▶ [Directive] Among the lines below, list those containing the string "unidades".

▶ [Records to use]
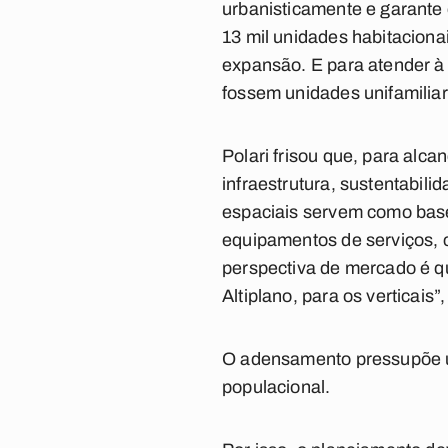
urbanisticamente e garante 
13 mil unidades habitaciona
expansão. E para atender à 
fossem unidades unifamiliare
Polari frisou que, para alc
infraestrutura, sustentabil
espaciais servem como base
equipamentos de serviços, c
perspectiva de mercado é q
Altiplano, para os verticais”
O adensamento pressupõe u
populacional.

▶ [Exercise output]
13 mil unidades habitaciona
fossem unidades unifamiliare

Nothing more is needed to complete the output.